- _Texto para leitura_:
——————

O Machado era mais polido, tudo dele está nas entrelinhas, ele nunca foi
direto. A gente pode até relacionar a vida de Machado com uma figura
extraordinária que acabei de ver num filme: a dona Ruth de Souza. As concessões
que a dona Ruth de Souza abriu e as concessões que Machado abriu para serem
aclamados - em épocas diferentes. Tem um momento no filme em que ela diz:
“Eu fui correta.” Ela sofreu tanto racismo na televisão brasileira, no audiovisual,
mas com a inteligência emocional dela ela suplantou tudo isso e morreu dama,
rainha, rainha nossa, importantíssima. O Machado, da mesma forma.
Você sabe que nós queríamos muito colocar no espetáculo que, no atestado
de óbito de Machado, a cor dele era branca. Mas, nós não encontramos o atestado
de óbito. Então tivemos o cuidado de não colocar a - assim como muita gente
acha que o Lima era homossexual: eu acho que sim, mas eu acho. Então, a
gente não quis ser responsável em explicitar essa homossexualidade de Lima, de
uma forma irresponsável. Dada a grandiosidade que é esse homem, a gente não
podia botar dessa forma. Eu sou viado - em Feira de Santana nunca teve
homossexual, só teve viado. Desde quando eu nasci eu descobri que eu era viado,
muito antes de saber que era preto. O Lima se viado fosse, escondeu do mundo
até hoje.

——————

- _Segmento de dados_:
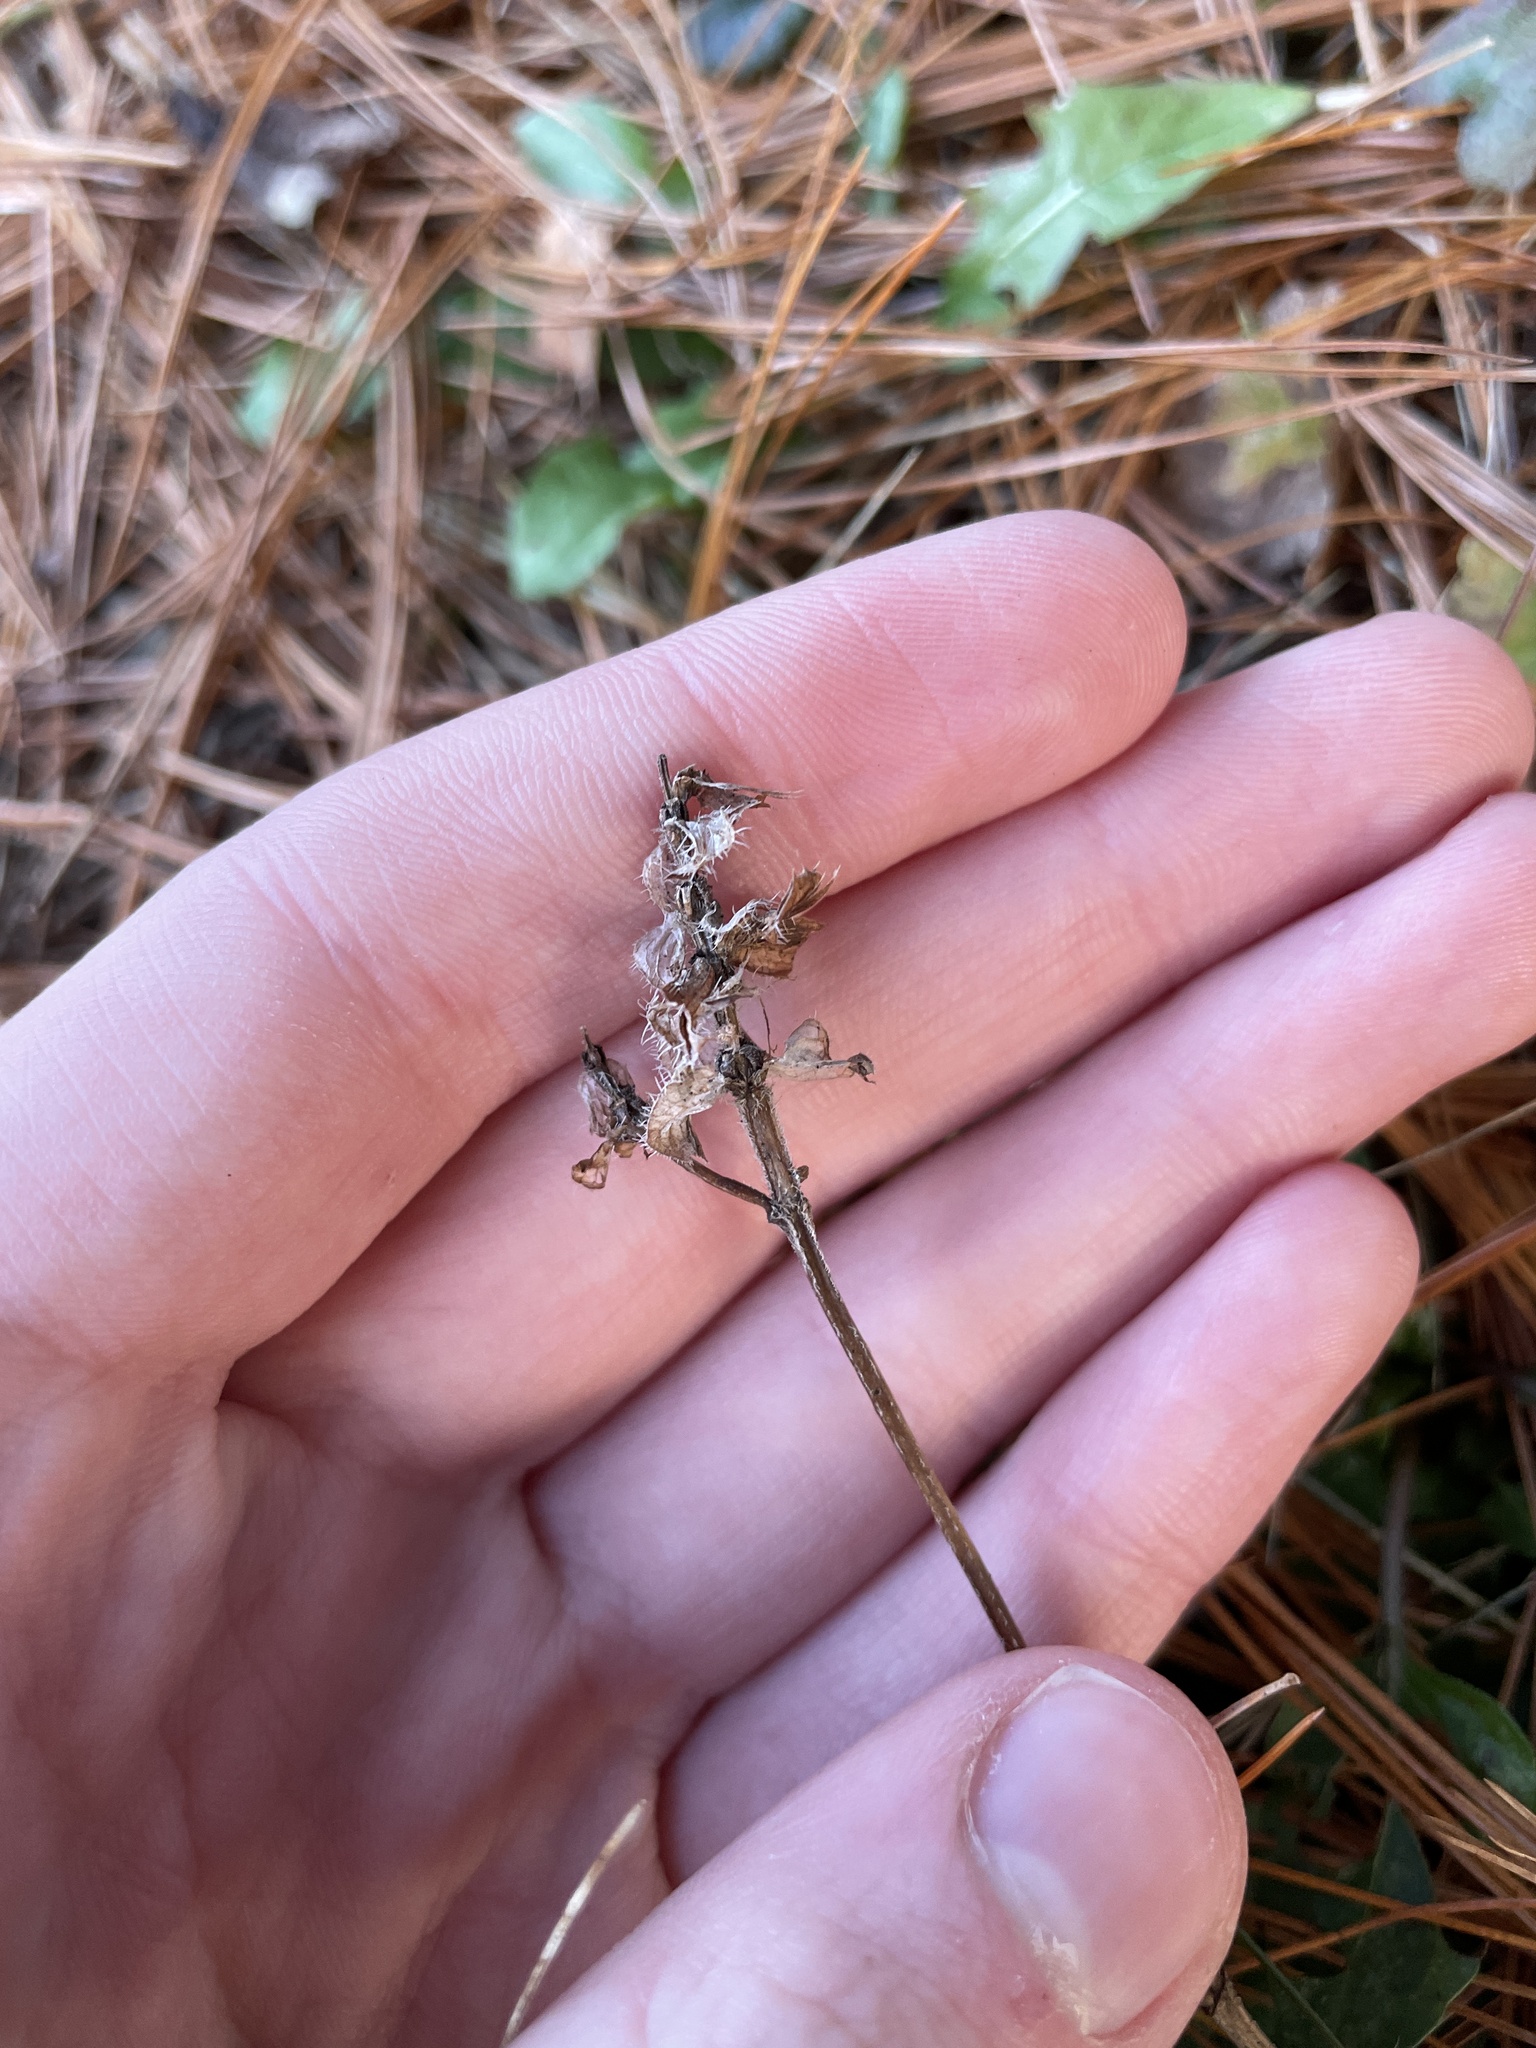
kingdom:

——————

- _Questões e tarefas_:
[1] Responda com base no texto sobre Machado e Lima:
(a) Que frase Ruth de Souza diz num momento do filme?
(b) Que documento de Machado a equipe não encontrou?
(c) Em que cidade, segundo quem fala, "nunca teve homossexual, só teve viado"?
[2] Retome o texto sobre Machado e Lima logo após a última frase e continue-o num parágrafo curto, na mesma voz.

- _Respostas dos exercícios_:
[1]
(a) "Eu fui correta."
(b) O atestado de óbito.
(c) Feira de Santana.

[2]
Então tudo isso era muita diferença e tem uma coisa que é extraordinário: é
que a melhor composição de personagem, quando você identifica maiores
diferenças entre você e entre aquela personagem. Então, desse ponto de vista,
não foi difícil criar, muito pelo contrário: isso me ajudou e muito. Isso regeu a minha
trajetória para poder me aproximar desse homem e ao mesmo tempo não ser
esse homem, porque eu não gosto de ser.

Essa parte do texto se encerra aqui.